*DATASET EXTRACT*.
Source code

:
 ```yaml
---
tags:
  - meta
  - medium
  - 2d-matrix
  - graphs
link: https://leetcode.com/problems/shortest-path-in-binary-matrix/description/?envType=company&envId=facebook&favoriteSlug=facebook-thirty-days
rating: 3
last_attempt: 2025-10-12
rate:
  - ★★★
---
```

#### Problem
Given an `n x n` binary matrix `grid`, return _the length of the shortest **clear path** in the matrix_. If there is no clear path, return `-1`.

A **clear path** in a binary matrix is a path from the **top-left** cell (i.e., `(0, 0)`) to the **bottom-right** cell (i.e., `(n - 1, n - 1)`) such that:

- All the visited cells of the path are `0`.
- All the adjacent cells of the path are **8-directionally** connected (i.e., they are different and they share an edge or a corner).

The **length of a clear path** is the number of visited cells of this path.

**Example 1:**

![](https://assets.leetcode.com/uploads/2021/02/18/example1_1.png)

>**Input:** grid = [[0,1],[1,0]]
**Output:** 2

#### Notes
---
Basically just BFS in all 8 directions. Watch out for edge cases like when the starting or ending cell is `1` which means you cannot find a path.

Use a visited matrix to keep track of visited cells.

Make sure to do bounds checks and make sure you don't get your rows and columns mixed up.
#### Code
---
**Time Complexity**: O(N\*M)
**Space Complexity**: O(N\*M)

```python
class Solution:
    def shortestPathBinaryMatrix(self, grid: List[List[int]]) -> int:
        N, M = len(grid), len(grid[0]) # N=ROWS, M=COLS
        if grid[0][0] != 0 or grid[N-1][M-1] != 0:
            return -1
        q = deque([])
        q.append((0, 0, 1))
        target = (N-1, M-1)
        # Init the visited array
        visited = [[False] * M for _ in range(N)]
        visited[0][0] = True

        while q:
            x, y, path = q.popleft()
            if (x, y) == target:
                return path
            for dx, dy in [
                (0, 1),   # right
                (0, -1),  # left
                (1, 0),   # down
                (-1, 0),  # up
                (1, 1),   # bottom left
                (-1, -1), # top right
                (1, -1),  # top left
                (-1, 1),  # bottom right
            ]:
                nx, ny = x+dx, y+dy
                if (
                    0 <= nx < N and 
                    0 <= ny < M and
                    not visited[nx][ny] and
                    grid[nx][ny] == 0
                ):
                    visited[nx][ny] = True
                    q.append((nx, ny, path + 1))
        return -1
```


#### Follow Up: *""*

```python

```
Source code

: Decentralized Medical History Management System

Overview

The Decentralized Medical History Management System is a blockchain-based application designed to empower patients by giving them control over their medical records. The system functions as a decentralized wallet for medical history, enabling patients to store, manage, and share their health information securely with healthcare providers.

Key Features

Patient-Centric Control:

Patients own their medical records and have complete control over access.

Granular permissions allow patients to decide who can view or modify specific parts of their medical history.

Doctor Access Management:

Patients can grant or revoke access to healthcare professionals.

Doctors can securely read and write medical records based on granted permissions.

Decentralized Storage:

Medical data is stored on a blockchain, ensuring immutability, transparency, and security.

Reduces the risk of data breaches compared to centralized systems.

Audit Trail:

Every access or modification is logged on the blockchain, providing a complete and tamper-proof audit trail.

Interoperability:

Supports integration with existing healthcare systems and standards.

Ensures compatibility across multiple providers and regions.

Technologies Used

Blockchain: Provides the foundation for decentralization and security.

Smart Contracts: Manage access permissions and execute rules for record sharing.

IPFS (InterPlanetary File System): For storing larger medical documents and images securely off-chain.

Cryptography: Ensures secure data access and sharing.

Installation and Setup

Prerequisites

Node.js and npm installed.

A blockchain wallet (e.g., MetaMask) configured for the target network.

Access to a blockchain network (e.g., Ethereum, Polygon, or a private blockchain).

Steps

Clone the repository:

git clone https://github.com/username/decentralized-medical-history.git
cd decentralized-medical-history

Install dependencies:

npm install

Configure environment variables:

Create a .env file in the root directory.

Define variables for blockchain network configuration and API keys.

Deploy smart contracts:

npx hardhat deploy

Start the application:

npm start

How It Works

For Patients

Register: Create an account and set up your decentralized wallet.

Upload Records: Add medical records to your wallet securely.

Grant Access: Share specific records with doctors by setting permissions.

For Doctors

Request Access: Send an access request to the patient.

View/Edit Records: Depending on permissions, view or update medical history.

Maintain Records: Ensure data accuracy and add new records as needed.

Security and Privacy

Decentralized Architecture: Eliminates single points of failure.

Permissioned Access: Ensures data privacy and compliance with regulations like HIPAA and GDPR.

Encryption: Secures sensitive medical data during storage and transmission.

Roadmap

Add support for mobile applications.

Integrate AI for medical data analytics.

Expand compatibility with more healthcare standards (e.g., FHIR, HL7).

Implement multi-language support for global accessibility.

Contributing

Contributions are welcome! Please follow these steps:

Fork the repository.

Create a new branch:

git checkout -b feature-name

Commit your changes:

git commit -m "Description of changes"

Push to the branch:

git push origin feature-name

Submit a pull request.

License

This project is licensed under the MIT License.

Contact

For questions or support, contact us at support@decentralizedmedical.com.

*WORK REQUEST*. Could you reproduce, exactly as written, the lines running from the one with "Push to the" to the end of the entries above?

*EXPECTED ANSWER*.
Push to the branch:

git push origin feature-name

Submit a pull request.

License

This project is licensed under the MIT License.

Contact

For questions or support, contact us at support@decentralizedmedical.com.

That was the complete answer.